## ASSIGNMENT
Reproduce every line of text in the data below word for word, leaving out the pictures.

## SOURCE MATERIAL

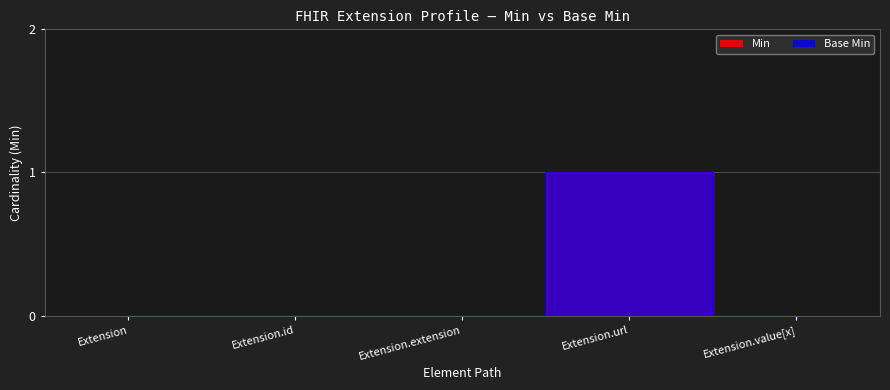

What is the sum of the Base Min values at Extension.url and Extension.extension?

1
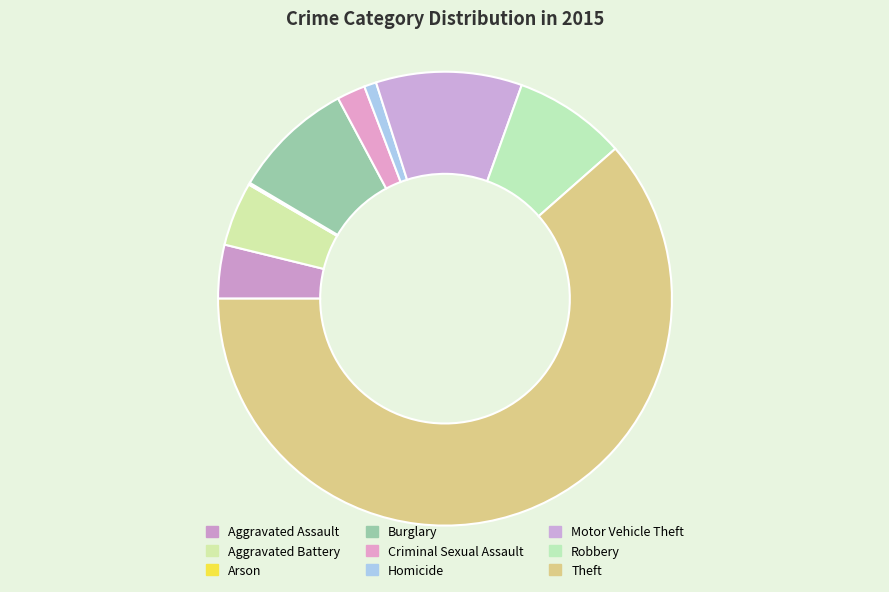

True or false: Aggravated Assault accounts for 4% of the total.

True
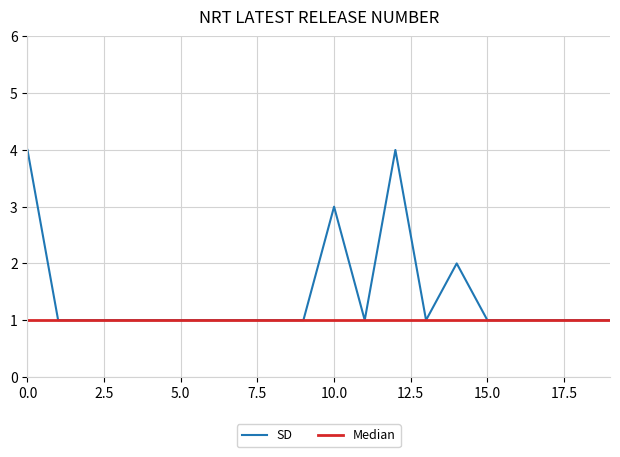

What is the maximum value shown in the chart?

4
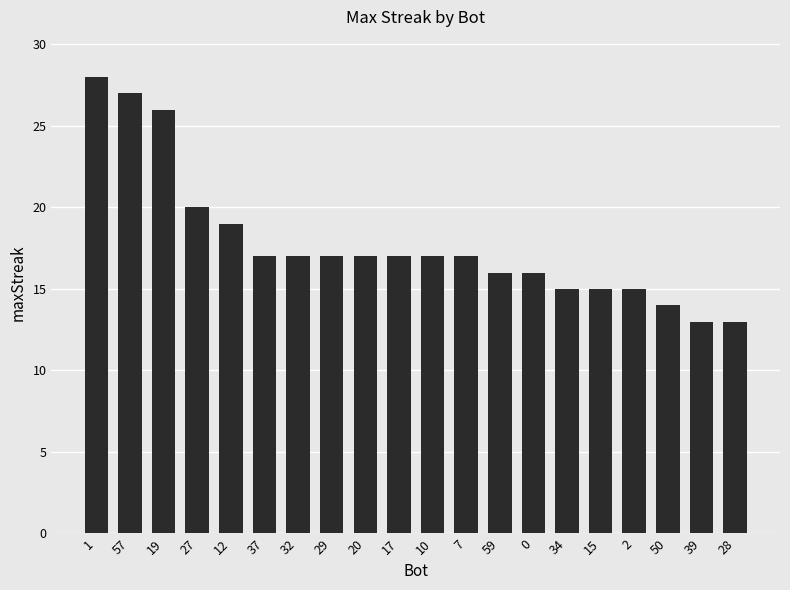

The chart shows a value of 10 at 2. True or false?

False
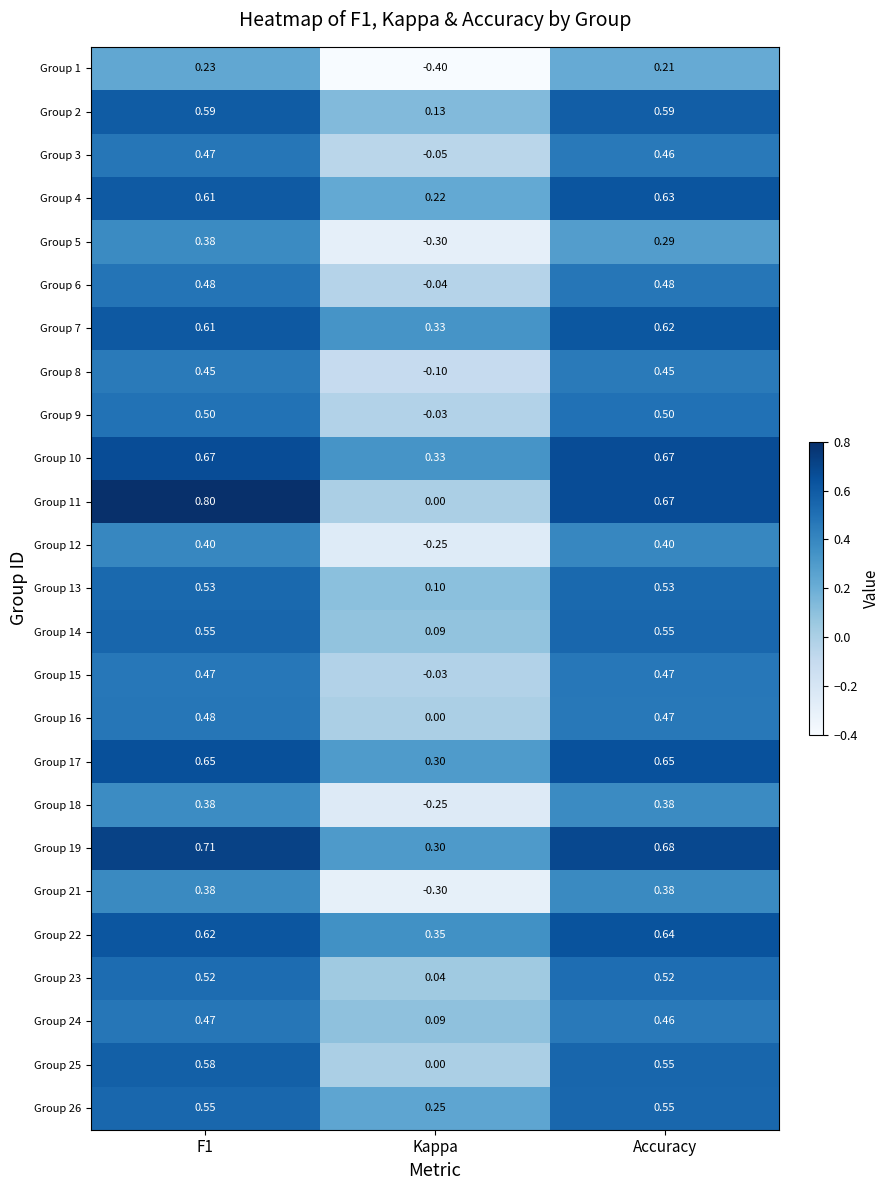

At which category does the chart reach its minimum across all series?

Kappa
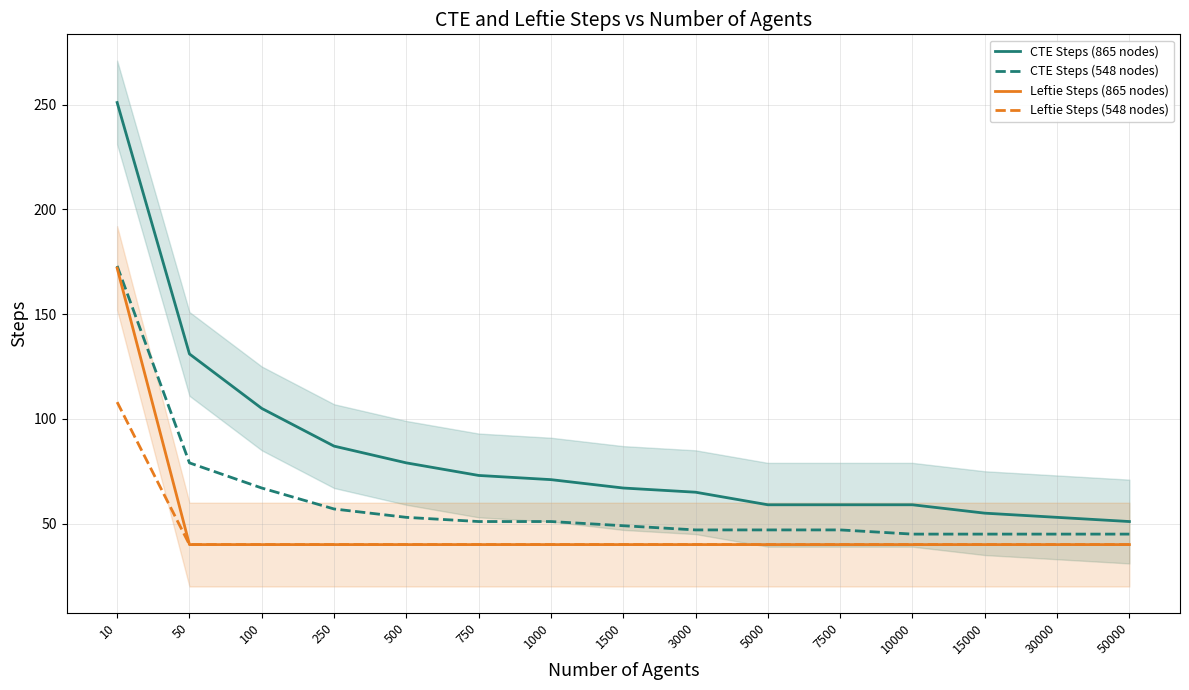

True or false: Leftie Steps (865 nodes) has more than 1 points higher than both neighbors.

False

## YOUR SOLUTION
What is the sum of the Base Min values at Extension.url and Extension.extension?

1

True or false: Aggravated Assault accounts for 4% of the total.

True

What is the maximum value shown in the chart?

4

The chart shows a value of 10 at 2. True or false?

False

At which category does the chart reach its minimum across all series?

Kappa

True or false: Leftie Steps (865 nodes) has more than 1 points higher than both neighbors.

False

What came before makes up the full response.